Return, unaltered, every line from the beginning of the material below up to and including the one with "rectangular container (304,205,383,266)".

----- Input data

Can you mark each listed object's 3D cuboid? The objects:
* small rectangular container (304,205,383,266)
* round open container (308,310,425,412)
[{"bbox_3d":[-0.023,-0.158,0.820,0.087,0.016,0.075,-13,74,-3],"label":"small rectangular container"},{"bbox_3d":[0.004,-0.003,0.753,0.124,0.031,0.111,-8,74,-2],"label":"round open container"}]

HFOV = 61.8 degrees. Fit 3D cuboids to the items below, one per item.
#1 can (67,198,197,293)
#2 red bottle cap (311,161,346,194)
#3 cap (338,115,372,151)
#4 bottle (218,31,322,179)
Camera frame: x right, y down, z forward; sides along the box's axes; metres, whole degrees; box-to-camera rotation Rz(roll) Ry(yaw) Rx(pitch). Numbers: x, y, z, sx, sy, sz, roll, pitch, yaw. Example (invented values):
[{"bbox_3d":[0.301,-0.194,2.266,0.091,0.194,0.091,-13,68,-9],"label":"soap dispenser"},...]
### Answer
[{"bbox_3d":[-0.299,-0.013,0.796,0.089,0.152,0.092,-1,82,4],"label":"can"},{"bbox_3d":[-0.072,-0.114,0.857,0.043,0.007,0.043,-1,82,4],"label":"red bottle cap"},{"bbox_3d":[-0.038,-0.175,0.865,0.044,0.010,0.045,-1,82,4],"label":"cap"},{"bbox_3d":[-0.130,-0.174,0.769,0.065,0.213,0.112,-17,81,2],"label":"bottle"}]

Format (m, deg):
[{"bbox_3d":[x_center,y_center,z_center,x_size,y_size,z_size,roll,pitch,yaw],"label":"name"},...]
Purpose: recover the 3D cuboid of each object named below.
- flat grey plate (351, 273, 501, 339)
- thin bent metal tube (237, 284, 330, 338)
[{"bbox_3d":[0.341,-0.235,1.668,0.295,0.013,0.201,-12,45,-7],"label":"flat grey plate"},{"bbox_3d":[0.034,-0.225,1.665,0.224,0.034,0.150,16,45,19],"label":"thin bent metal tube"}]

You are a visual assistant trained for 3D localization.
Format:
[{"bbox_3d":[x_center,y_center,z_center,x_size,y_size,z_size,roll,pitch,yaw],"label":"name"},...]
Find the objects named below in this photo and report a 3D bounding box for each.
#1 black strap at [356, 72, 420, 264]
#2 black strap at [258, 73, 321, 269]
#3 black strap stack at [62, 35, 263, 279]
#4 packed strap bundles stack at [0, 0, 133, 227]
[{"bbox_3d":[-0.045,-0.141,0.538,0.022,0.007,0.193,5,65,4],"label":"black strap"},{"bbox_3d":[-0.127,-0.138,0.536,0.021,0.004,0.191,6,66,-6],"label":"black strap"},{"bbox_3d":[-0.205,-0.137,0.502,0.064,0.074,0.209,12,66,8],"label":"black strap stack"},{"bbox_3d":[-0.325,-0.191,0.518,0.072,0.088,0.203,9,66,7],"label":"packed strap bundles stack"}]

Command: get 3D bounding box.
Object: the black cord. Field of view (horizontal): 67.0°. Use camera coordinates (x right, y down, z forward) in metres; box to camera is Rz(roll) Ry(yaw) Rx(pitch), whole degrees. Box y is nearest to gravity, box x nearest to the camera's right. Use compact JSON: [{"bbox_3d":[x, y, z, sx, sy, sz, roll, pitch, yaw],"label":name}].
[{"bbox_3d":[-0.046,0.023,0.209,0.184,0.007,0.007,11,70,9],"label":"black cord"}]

----------

#### [Task response]
Can you mark each listed object's 3D cuboid? The objects:
* small rectangular container (304,205,383,266)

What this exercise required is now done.